The film's last half hour, in particular, is so crammed with plot twists and turns (not to mention a whole bunch of intentionally left-out information) that what happens seems increasingly unlikely, if not outright impossible.

This is too bad because, at heart the movie seems to want to be about betrayal -- by one's peers, one's "employer," one's country. The movie makes its move toward feminism, as well (the women here, along with maybe a single male character, are clearly the only ones to be trusted), but it's mad rush to what can only be construed as a feel-good finale (or maybe wish-fulfillment fantasy) comes off as mostly nutty.

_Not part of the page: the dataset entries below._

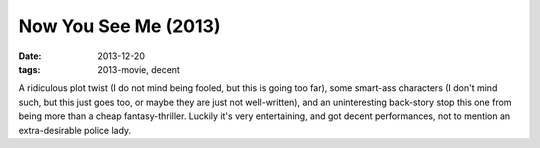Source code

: Now You See Me (2013)
=====================

:date: 2013-12-20
:tags: 2013-movie, decent



A ridiculous plot twist (I do not mind being fooled, but this is going
too far), some smart-ass characters (I don't mind such, but this just
goes too, or maybe they are just not well-written), and an
uninteresting back-story stop this one from being more than a cheap
fantasy-thriller. Luckily it's very entertaining, and got decent
performances, not to mention an extra-desirable police lady.
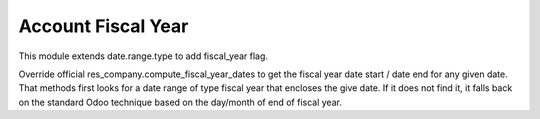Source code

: Account Fiscal Year
-------------------

This module extends date.range.type to add fiscal_year flag.

Override official res_company.compute_fiscal_year_dates to get the
fiscal year date start / date end for any given date.
That methods first looks for a date range of type fiscal year that
encloses the give date.
If it does not find it, it falls back on the standard Odoo
technique based on the day/month of end of fiscal year.
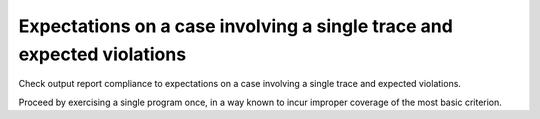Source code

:Expectations on a case involving a single trace and expected violations
=======================================================================

Check output report compliance to expectations on a case involving a single
trace and expected violations.

Proceed by exercising a single program once, in a way known to incur improper
coverage of the most basic criterion.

If you're going to pull multiple major "switcheroos" at your conclusion, you damned well better show us at least a little about how you were able to accomplish all this. Perhaps working in the spy thriller genre, which I think may be new to Riklis, has him imagining that this will either not be necessary, or can be delivered completely via shorthand. Sorry, but no.

Still, for awhile, the whole thing works decently enough and the lead performances are very much worth seeing. Ms Farahani (of About Elly, Paterson and many other films) is such a delicate pleasure to view, while Ms Riskin, via her strength and slow-burning vulnerability, offers a fine complement to her co-star. Finally, however, the necessary suspension of disbelief required here would not seem out of place for a sci-fi/fantasy film.

A French/German/Israeli co-production running 93 minutes and released here in the USA via Menemsha Films, Shelter opens this Friday, April 6, in greater Los Angeles area, at a quartet of Laemmle theaters: Ahrya Fine Arts, Monica Film Center, Playhouse 7 and Town Center 5.  Elsewhere? Nothing on the schedule as yet, it seems. But I would expect a DVD to be released eventually, along with some digital streaming availability.